[Document text]:
+---+
[cap-talk] "Secure Network Objects" - suffering capabilities, not
Jed Donnelley
jed at nersc.gov
Mon May 14 12:12:46 EDT 2007
Mark S. Miller wrote:
> Jed Donnelley wrote:
>> I was interested to read the Network Objects paper that you
>> referenced (Birrell, Nelson, ...). One thing I looked for in that
>> paper and didn't see was any reference to access control or to
>> encryption. It seems to me that this basic mechanism (sort of
>> membrane, whether to serialize or not) has been written about and/or
>> implemented enough that it might be time for a comparison article/paper.
>
> Thanks for catching this. I cited the wrong paper. I meant to cite:
>
> L. van Doorn, M. Abadi, M. Burrows, and E. P. Wobber.
> Secure Network Objects. In Proc. 1996 IEEE Symposium
> on Security and Privacy, pages 211–221, 1996.
>
> But it's good you read the other paper, as this paper builds on that
> earlier one. When you read this paper, notice in particular their
> discussion of the Identity type.
>
In the Secure Network Objects paper I particularly noted:
"However, capabilities suffer from the well-known confinement problem:
it is hard to keep them sufficiently secret."
+---+
[Material provided]:
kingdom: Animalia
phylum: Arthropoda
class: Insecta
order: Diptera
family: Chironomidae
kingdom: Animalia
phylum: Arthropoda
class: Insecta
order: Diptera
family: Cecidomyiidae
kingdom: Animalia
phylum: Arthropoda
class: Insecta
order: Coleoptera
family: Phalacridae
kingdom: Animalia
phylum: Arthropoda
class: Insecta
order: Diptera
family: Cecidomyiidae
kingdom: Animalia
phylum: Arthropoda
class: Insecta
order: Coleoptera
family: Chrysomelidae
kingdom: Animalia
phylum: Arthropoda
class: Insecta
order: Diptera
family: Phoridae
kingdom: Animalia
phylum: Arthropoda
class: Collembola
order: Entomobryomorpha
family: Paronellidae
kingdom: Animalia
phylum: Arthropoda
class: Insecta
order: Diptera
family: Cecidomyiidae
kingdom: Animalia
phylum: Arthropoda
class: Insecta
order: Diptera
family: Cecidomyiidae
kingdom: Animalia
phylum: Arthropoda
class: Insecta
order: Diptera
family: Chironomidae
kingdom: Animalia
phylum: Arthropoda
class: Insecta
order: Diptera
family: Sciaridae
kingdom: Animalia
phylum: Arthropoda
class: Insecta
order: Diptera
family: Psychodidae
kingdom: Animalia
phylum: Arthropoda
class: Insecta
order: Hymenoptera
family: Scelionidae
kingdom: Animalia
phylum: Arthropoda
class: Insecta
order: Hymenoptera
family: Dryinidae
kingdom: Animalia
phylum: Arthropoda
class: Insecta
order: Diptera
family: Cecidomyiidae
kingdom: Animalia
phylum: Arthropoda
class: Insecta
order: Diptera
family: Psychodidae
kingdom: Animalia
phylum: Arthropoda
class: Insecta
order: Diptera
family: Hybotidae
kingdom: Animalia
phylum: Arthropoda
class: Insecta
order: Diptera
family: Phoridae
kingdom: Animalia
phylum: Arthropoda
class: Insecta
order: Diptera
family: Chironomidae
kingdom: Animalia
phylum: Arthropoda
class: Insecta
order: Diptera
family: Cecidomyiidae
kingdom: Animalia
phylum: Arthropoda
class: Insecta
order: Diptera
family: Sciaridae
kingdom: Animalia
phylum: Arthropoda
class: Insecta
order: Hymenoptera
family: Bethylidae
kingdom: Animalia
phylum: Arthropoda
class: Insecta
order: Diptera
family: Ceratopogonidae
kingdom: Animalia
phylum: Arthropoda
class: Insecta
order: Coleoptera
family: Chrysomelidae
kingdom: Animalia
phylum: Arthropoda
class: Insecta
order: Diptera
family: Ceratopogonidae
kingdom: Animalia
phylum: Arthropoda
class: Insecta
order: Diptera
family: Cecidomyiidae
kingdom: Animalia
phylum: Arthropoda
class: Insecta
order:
+---+
[To do]: In the mailing-list post, what problem does the quoted passage from the Secure Network Objects paper say capabilities suffer from? Use only the mailing-list post, not the listing.

[Exercise output]: The well-known confinement problem: it is hard to keep them sufficiently secret.